Interestingly, adsorption of PSI monomers and trimers affects not only the number of red Chls (in the case of monomeric PSI), but also the interaction between bulk and red Chls: both forward and backward energy transfer rates between these two pools decrease after immobilization (both for monomeric and trimeric PSI) although the free energy gap between them is strongly affected only for monomeric iPSI (−17 meV for iPSI instead of −27 meV for PSI in solution; Table 1). Thus, we conclude that immobilization and drying of cyanobacterial PSI on FTO only slightly modifies interactions between Chls in the antenna system.

Based on our approach, it is difficult to conclude on the nature and exact localization of the red Chls. However, our results are consistent with the idea that the additional, fourth red Chl in each monomer forming the trimeric PSI is at the very periphery of a monomer, in its contact region with another monomer. In our modeling (Figs. 3, 5), we also assumed that red Chls do not transfer excitation energy directly to RC, but always via bulk Chls, meaning that they are not located in the very vicinity or inside the RC. Assuming that red Chls are formed as charge transfer states mixed with excitonic states of interacting Chl dimers of trimers (Romero et al. 2008; Novoderezhkin et al. 2016), we may only propose that in the case of monomeric PSI in solution their effective number of three red Chls may be a result of strong interactions within either only one trimer, two or more dimers, or a combination of trimer(s) or dimer(s).

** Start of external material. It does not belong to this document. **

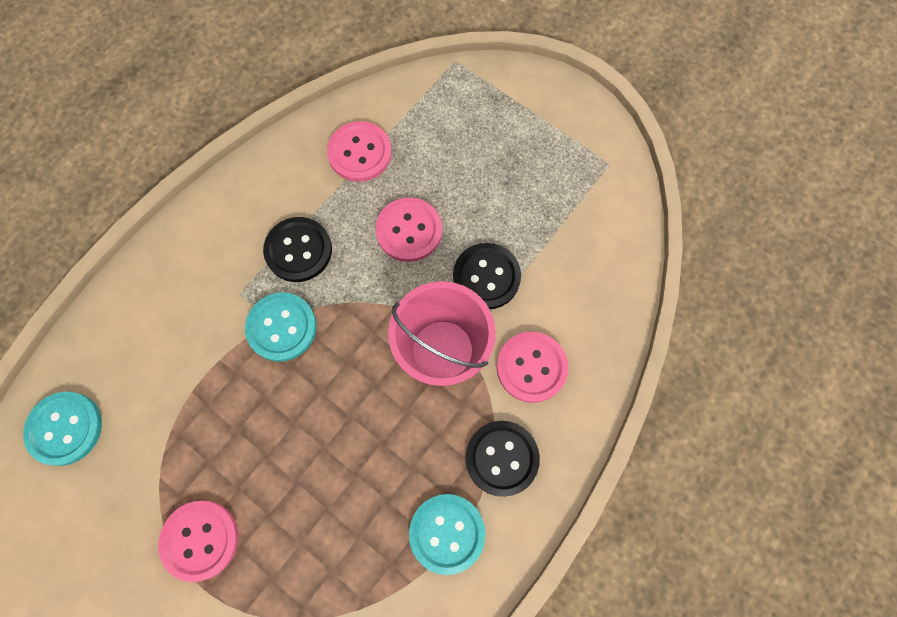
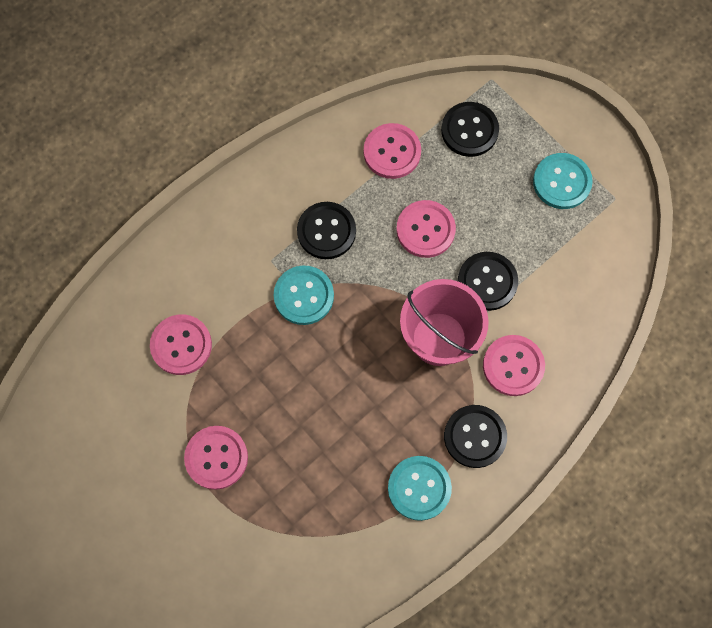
camera: 10 degrees right, 0 degrees up
(65, 428) = (114, 349): turquoise button -> turquoise button (562, 182)
(145, 410) = (181, 345): none -> pink button
(440, 117) = (469, 130): none -> black button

In conclusion, we state that first steps of energy and electron transfer in monomeric and trimeric cyanobacterial PSI are well preserved and even slightly accelerated after removal of water solvent and after dense protein packing on the flat surface of FTO conducting glass. The trimeric PSI is less susceptible to modifications of Chl–Chl interaction after immobilization. These observations further confirm the usefulness of cyanobacterial PSI in biophotovoltaic applications.